● Task description
Output all the data exactly as it appears below.

● The data
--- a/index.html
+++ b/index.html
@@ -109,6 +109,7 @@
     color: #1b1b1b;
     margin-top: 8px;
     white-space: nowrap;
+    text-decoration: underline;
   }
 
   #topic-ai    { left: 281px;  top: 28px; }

● Task answer
--- a/index.html
+++ b/index.html
@@ -109,6 +109,7 @@
     color: #1b1b1b;
     margin-top: 8px;
     white-space: nowrap;
+    text-decoration: underline;
   }
 
   #topic-ai    { left: 281px;  top: 28px; }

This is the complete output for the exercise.